Task description —
Nothing except the pictures should be left out when you reproduce the listing exactly.

Source data —
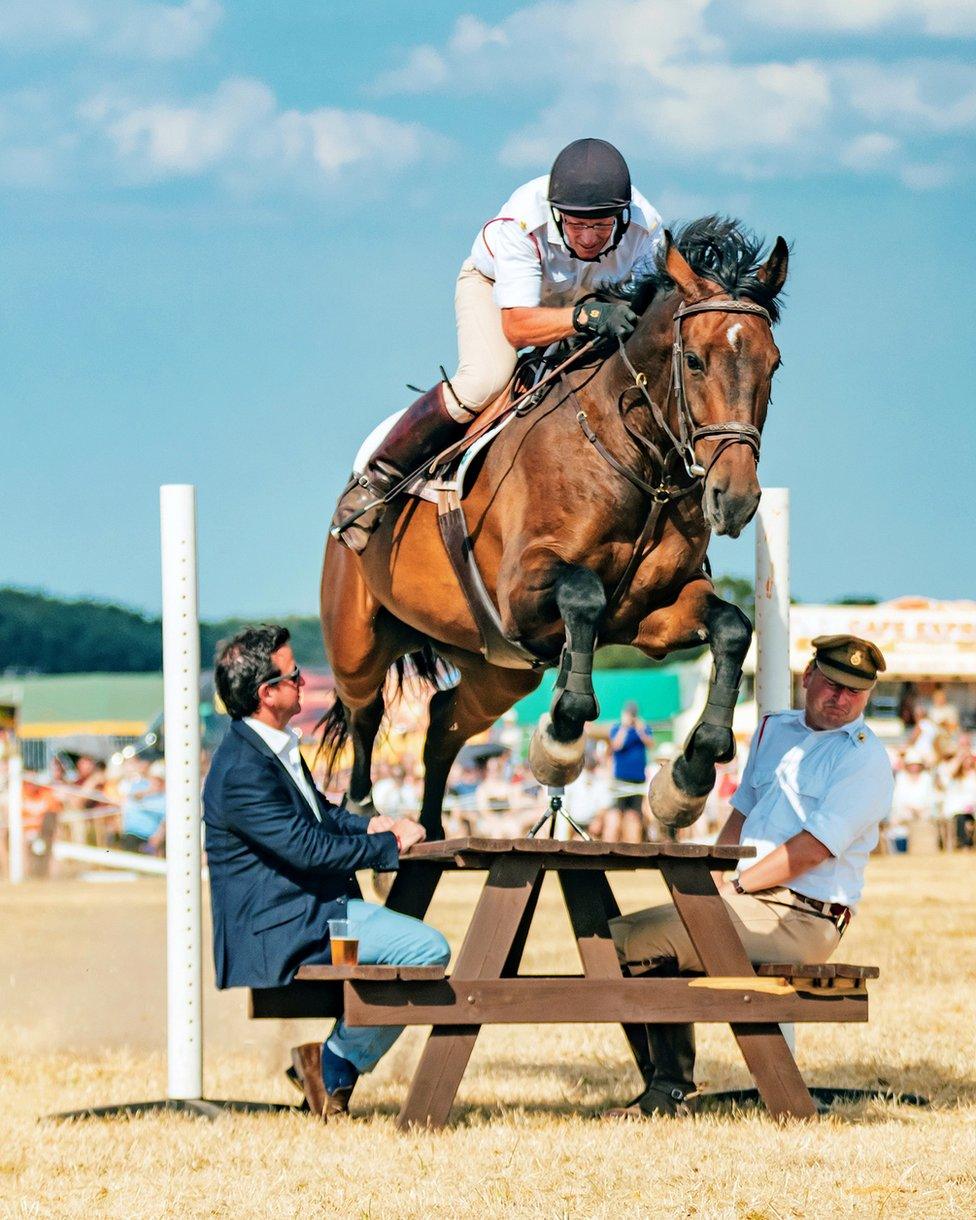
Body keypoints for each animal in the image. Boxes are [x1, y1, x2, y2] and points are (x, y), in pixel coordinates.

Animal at [317, 214, 790, 839]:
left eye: (773, 363)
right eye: (693, 361)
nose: (734, 499)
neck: (634, 457)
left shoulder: (654, 614)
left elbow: (733, 627)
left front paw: (689, 775)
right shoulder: (521, 592)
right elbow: (584, 595)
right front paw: (562, 739)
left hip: (498, 671)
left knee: (443, 722)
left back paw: (433, 830)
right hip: (357, 640)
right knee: (364, 713)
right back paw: (365, 813)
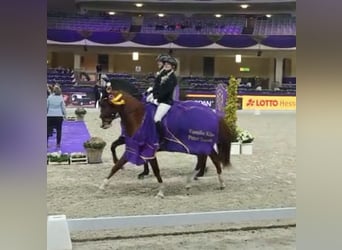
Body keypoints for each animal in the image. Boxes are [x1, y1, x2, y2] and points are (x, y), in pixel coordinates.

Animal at [98, 90, 232, 197]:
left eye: (105, 104)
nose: (103, 124)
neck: (138, 118)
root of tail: (213, 114)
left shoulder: (148, 148)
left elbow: (156, 170)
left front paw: (160, 191)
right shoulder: (134, 147)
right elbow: (116, 166)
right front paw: (102, 186)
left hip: (199, 144)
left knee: (207, 159)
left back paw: (196, 181)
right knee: (212, 159)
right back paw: (214, 182)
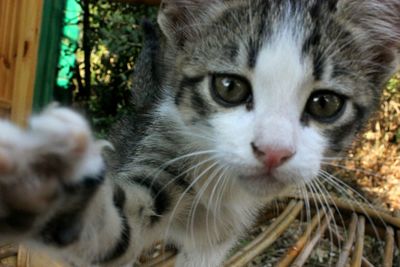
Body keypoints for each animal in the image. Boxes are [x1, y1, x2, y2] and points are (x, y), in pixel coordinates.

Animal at [0, 0, 400, 266]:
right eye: (229, 87)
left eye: (325, 104)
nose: (273, 150)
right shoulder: (164, 150)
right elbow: (121, 227)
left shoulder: (215, 245)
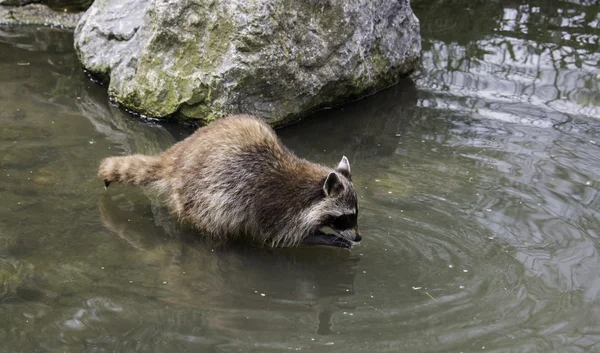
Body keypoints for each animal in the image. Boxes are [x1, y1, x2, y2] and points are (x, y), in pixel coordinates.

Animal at [99, 114, 360, 246]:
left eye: (355, 214)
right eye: (346, 217)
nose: (358, 236)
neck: (309, 190)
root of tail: (178, 155)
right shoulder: (273, 206)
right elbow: (277, 236)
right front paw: (322, 237)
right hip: (201, 195)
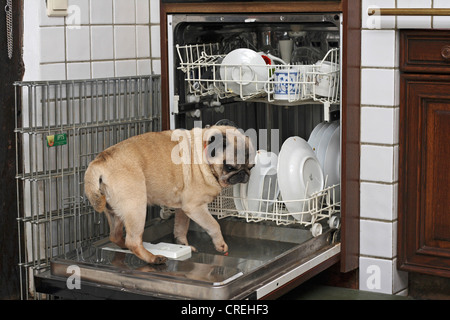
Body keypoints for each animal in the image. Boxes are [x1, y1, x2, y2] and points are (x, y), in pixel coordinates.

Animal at [83, 125, 255, 264]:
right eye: (230, 167)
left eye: (251, 167)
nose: (244, 174)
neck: (203, 152)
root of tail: (100, 162)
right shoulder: (195, 208)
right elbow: (213, 225)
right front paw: (220, 244)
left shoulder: (182, 210)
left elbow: (181, 229)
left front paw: (183, 245)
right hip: (136, 208)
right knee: (133, 241)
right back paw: (153, 258)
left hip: (114, 211)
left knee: (116, 236)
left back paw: (127, 247)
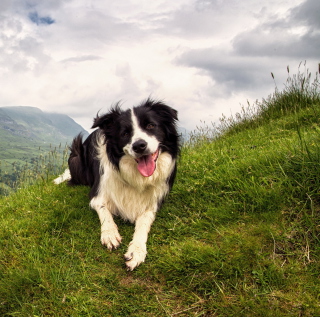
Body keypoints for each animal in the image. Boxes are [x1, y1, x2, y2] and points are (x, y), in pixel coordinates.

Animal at [53, 99, 179, 270]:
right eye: (125, 133)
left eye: (151, 125)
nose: (139, 145)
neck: (136, 177)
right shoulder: (97, 194)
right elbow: (104, 211)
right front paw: (110, 233)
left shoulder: (154, 202)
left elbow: (144, 223)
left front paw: (137, 250)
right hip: (76, 156)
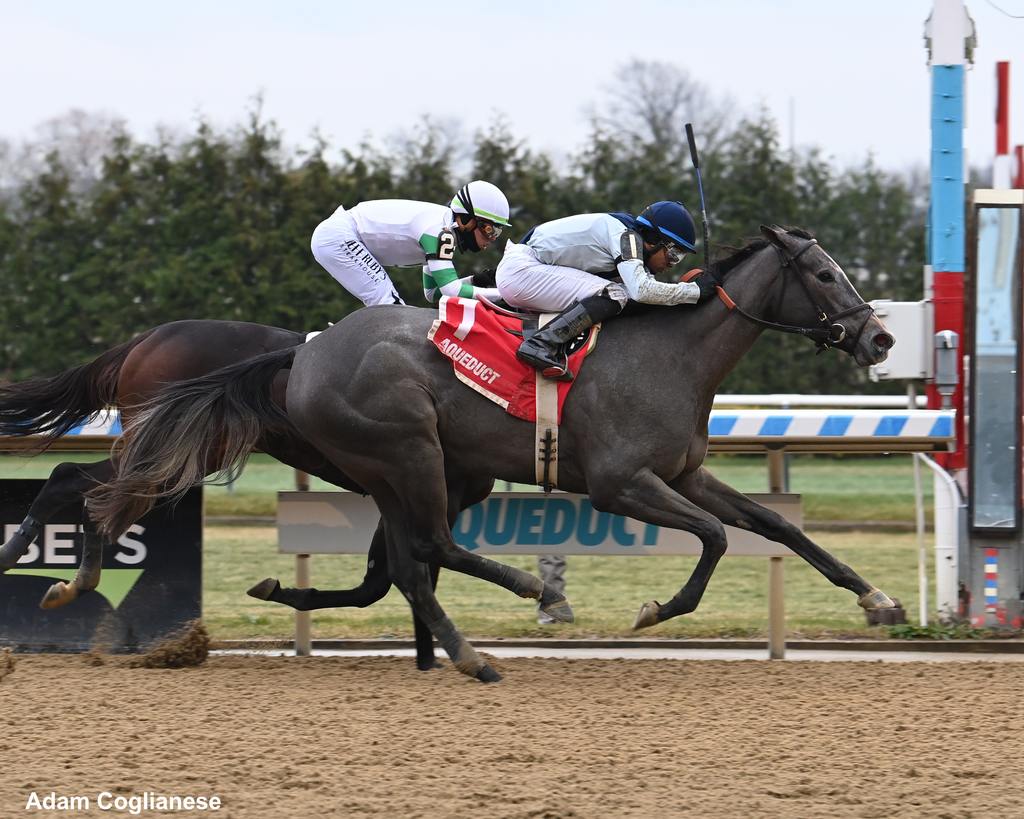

Output below —
Body keypoints for each animal in the image. Boxes are [x1, y1, x2, y2] and points are (x, y), in pixel coordinates.

Animal at [317, 214, 790, 839]:
left eye: (773, 363)
right eye: (693, 361)
nose: (734, 499)
neck: (634, 457)
left shoulder: (654, 614)
left elbow: (733, 627)
left front paw: (689, 775)
right shoulder: (521, 592)
right elbow: (584, 595)
right front paw: (562, 739)
left hip: (498, 671)
left knee: (443, 722)
left back paw: (433, 830)
right hip: (357, 640)
right knee: (364, 713)
right back paw: (365, 813)
Body keypoints for each animal in the image. Boxes are [x1, y1, x2, y2] and points are (x, y), in pixel coordinates.

Animal at [98, 90, 232, 197]:
left eye: (105, 104)
nose: (103, 124)
neck: (138, 118)
root of tail: (213, 114)
left shoulder: (148, 148)
left elbow: (156, 170)
left front paw: (160, 191)
right shoulder: (134, 147)
right elbow: (116, 166)
right front paw: (102, 186)
left hip: (199, 144)
left knee: (207, 159)
left back paw: (196, 181)
right knee: (212, 159)
right back paw: (214, 182)
Body keypoints for each animal in the image. Boxes are [x1, y1, x2, y2] and points are (x, y), in pixel coordinates.

Animal at [0, 0, 400, 266]:
right eye: (229, 87)
left eye: (325, 104)
nose: (273, 150)
right shoulder: (164, 150)
right elbow: (121, 227)
left shoulder: (215, 245)
Body keypoints for each animal in the image. Boxes are [x1, y1, x2, y2] and points are (x, y), in pixel coordinates.

Animal at [99, 114, 360, 246]:
left eye: (355, 214)
right eye: (346, 217)
nose: (358, 236)
neck: (309, 190)
root of tail: (178, 155)
right shoulder: (273, 206)
right elbow: (277, 236)
right front paw: (322, 237)
right hip: (201, 195)
Body keypoints for each animal in the image. Boxes are [x1, y1, x2, y2] and points are (x, y), in pixel coordinates.

Animal at [83, 125, 255, 264]:
right eye: (230, 167)
left eye: (251, 167)
nose: (244, 174)
neck: (203, 152)
root of tail: (100, 162)
right shoulder: (195, 208)
right elbow: (213, 225)
right front paw: (220, 244)
left shoulder: (182, 210)
left elbow: (181, 229)
left front paw: (183, 245)
right hip: (136, 208)
right knee: (133, 241)
right back paw: (153, 258)
left hip: (114, 211)
left knee: (116, 236)
left back paw: (127, 247)
Body keypoints for each animal in the image. Boxes are [x1, y1, x2, y2] and points are (x, y), in pixel coordinates.

Animal at [53, 99, 179, 270]:
right eye: (125, 133)
left eye: (151, 125)
nose: (139, 145)
neck: (136, 177)
right shoulder: (97, 194)
right elbow: (104, 211)
right front paw: (110, 233)
left shoulder: (154, 202)
left elbow: (144, 223)
left front paw: (137, 250)
right hip: (76, 156)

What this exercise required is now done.